Awash in Jeff Bezosian cash, the Washington Post over the past decade wildly expanded its staff but didn’t change its strategy.
And now that the Trump-inflated readership has dwindled and the book-cooking publisher is gone, the Post finds itself back in a death spiral of cuts and diminished accomplishments, just like it was before Bezos bought it in 2013.
Management never had any clear idea of how the Post would make enough money to sustain itself — just overly rosy projections.
Newsroom leaders never even attempted to make the desperately needed adjustments required to accurately cover a changed political climate, poisoned by lies from an increasingly unhinged Republican Party.
And there was never any clear guidance about how the Post was dealing with the enormous conflicts of interest posed by its owner’s sprawling business empire.
Patty Stonesifer, the Bezos disciple sent in to clean up the mess left by former publisher Fred Ryan after his long-overdue forced departure, announced on Tuesday that the Post will soon be eliminating 240 employees – either through buyouts or layoffs – “to return our business to a healthier place.”
That’s about one tenth of the staff. That’s a lot of people.
The digital audience for the Post has declined by 28 percent in the last two years, Stonesifer told the staff. And the number of digital subscribers has dropped to 2.5 million.
The Post claimed in late 2020 that it had nearly 3 million paid subscribers.
So, conservatively speaking, half a million people have canceled their subscriptions to the Post in the last three years.
That’s a lot of cancelled subscriptions.
And while some of that loss can surely be attributed to changing appetites for news, there’s no question that a goodly chunk has canceled out of disappointment with the paper’s hallmark political coverage.
My theory is that while Trump was president, simply reporting the news seemed like accountability journalism enough that many readers felt the Post was doing a good job — was fighting the good fight.
But even after the January 6 insurrection made it undeniably clear that our democracy is now under sustained attack from the far-right, the Post has maintained its dispassionate, above-it-all tone instead of sounding the alarm.
Here’s how I look at it: Trump-as-president sold papers (and drove digital subs). But there’s never been a bigger story in American political news than what’s happening right now withing the increasingly demented and authoritarian Republican Party, and the threat it poses to our democratic system.
And the Post is blowing that story, badly.

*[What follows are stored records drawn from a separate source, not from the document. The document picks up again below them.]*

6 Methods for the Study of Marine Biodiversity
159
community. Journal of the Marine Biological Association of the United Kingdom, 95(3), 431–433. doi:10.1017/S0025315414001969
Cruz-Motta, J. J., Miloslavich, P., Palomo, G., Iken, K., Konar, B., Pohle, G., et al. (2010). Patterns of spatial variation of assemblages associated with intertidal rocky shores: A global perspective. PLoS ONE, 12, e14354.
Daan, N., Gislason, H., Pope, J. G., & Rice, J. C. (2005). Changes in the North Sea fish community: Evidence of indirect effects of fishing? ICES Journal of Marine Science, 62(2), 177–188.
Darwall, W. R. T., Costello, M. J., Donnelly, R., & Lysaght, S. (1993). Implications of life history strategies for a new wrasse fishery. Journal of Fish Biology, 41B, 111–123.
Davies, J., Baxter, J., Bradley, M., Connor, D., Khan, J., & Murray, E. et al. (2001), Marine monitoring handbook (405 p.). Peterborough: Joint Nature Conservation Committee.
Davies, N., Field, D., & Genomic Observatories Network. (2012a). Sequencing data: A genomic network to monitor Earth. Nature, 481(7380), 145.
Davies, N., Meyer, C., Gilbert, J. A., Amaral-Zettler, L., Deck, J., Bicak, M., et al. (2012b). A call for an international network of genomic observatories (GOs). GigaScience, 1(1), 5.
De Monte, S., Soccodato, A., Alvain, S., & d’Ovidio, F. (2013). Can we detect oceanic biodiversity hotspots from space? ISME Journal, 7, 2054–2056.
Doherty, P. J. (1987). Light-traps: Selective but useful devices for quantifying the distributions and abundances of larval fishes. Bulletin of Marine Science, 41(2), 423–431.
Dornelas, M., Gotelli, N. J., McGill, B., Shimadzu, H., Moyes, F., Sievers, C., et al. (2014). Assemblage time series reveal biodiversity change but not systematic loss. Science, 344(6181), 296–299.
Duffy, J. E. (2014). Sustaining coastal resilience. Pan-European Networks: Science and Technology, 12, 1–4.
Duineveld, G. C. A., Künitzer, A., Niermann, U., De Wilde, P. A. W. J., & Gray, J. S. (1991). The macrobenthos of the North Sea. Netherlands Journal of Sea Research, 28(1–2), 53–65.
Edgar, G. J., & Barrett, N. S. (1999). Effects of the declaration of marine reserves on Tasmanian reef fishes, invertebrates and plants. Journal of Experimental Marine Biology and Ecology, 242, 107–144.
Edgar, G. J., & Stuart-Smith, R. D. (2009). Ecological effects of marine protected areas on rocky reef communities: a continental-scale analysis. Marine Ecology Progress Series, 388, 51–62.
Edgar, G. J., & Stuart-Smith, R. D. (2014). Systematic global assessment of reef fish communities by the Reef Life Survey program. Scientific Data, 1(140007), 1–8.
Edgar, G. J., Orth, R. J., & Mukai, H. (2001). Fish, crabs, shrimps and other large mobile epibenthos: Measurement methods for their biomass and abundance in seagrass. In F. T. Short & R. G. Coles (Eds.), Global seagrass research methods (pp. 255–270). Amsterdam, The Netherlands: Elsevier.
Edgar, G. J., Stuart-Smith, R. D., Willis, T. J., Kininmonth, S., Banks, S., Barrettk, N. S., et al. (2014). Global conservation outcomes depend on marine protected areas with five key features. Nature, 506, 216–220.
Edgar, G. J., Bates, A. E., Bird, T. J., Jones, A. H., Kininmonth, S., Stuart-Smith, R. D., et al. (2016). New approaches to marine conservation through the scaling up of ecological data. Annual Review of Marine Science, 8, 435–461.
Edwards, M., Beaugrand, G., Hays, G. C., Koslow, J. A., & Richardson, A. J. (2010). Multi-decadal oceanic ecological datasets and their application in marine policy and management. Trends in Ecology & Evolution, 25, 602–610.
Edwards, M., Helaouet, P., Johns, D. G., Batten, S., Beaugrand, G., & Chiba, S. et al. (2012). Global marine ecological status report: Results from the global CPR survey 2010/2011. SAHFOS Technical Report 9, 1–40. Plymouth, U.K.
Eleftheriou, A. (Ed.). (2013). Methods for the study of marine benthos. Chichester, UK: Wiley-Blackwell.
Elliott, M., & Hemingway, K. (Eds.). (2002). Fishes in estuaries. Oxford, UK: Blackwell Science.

The occasional hard-hitting stories about Trump’s extremism and how the Republican Party has become the party of death don’t make up for the barrage of daily coverage that euphemizes the GOP’s increasingly overt racism and homophobia, blames Biden for problems caused by Republicans, and regularly includes both-sides bromides from the likes of the insufferable Dan Balz.
Mind you, the New York Times is blowing that story at least as badly. But it has two advantages the Post does not: It remains the must-read paper of the intelligentsia; and it has bolstered its subscriber base with genius plays like Wordle and Cooking.
The Times’s Weakness
The Post should exploit the Times’s weaknesses in political coverage, rather than badly mimic them. That’s the path to success.
I wrote about that at length in a (prophetic!) piece I published in February, headlined The Washington Post is doomed without a major reset.
In that piece, I called for the Post to “take advantage of the huge opportunity to become the world leader in U.S. political and government news presented by the abysmal failure of the industry-leading New York Times to adjust to the asymmetry of the current political climate.”
And I say this with hope and love, having devoted 12 years of my life to trying to get the Post to live up to its world-famous Watergate-inspired brand as the champion of democracy and scourge to those who abuse it. (I spent six years building the website into a national and international edition and six years as a columnist joyfully holding the White House accountable.)
My message to Bezos is to turn the Post over to a non-profit with a powerful sense of public service.
But that seems unlikely.
So let me direct my advice to the next publisher, instead. (And, one hopes, a new editor once the rudderless Sally Buzbee gets her own personal buyout.) To win back subscribers, keep these rules in mind.
- Transcend partisanship rather than split the difference. Be pro-democracy.
- Stick to your core values of truth-telling and accuracy. Both-sidesing a one-sided story is not accurate.
- You can’t cut your way to success.
- Listen to your staff, value your staff, and let them write what they know, unimpeded by pressure to be “balanced’.
- Engage with your critics rather than insult or ignore them.
The Post is at an inflection point.
One path — trying to do more of the same with a massive loss of experience and talent – leads to dissolution.
But the other path – a thoughtful series of adjustments to the new political reality – could make the Post the champion of a new political journalism that prizes accuracy over treating both sides equally, and unflinchingly promotes democracy over authoritarianism.
I’m rooting for the latter. Is Jeff Bezos?